Ps. A EMEL – Empresa Pública Municipal de Mobilidade e Estacionamento de Lisboa assinou dois contratos de aquisição de serviços, um de 22.500 euros e outro de 20.000, por ajuste directo e com um deles a envolver uma antiga deputada socialista. Não pretendo discutir a natureza dos contratos nem a quem foram atribuídos. O que não percebo mesmo é a razão de ser de ambos: em primeiro lugar nunca se viu uma instituição que empregue tanta gente alegar com tanta ligeireza a ausência de recursos próprios para levar a cabo as mais triviais funções. Contudo neste caso, e aqui chegamos ao segundo ponto da minha perplexidade, é que algumas dessas funções não são triviais. São absurdas. Inexplicáveis, até. Mais precisamente como é possível que a EMEL precise de contratar a “concepção de uma metodologia de relacionamento da EMEL com as instituições públicas de âmbito municipal, nomeadamente a Câmara Municipal de Lisboa e Juntas de Freguesia, o levantamento das questões pendentes no relacionamento da EMEL com as freguesias de Lisboa e o estabelecimento de contactos com as Juntas de Freguesia de Lisboa tendo em vista a elaboração do plano de implementação do Plano de Actividades e Orçamento (PAO) para o ano de 2018“?

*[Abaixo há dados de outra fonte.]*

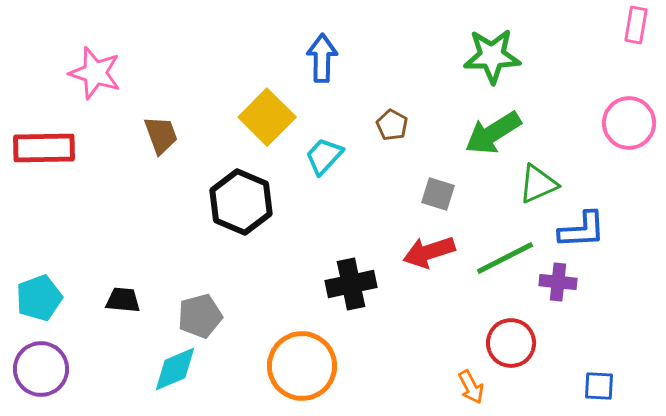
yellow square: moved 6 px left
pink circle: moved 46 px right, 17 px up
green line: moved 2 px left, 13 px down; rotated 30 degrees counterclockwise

Portanto a EMEL que por sinal é uma empresa municipal do universo CML teve de contratar serviços externos para saber como relacionar-se com a mesma CML e respectivas juntas de freguesia? Sem desmerecer na pessoa contratada a EMEL faria melhor em recorrer a aconselhamento psicológico ou terapia conjugal. Quiçá a um padre. Enfim a  agente com provas dadas nas metodologias do relacionamento.

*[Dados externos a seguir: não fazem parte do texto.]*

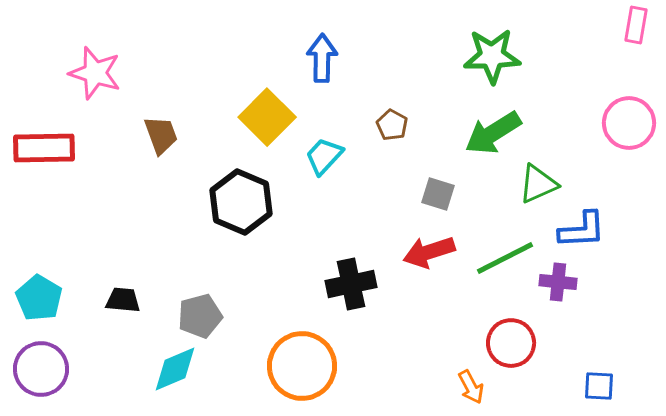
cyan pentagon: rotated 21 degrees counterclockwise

Sendo isto já de si bizarro mais bizarro se torna quando se lê a documentação produzida pela dita EMEL. Pois aí tudo vai no melhor dos mundos – por exemplo, após leitura aturada creio ter percebido que os fiscais se chamam agora Coordenadores de Cidadania e Estacionamento – e então no que à comunicação respeita nem há palavras para descrever tal maravilha. Por exemplo no Plano e Orçamento para 2017 da EMEL temos um item dedicado ao “Interface com Interlocutores Institucionais” (os mesmos com que agora a EMEL precisa que alguém de fora ajude a criar uma “metodologia de relacionamento”): “É o interface que faz fluir a informação e a ação. Conectando os diversos interlocutores e agilizando as etapas de cada processo.” O que aconteceu ao interface que em 2017 fazia fluir a informação? Gripou?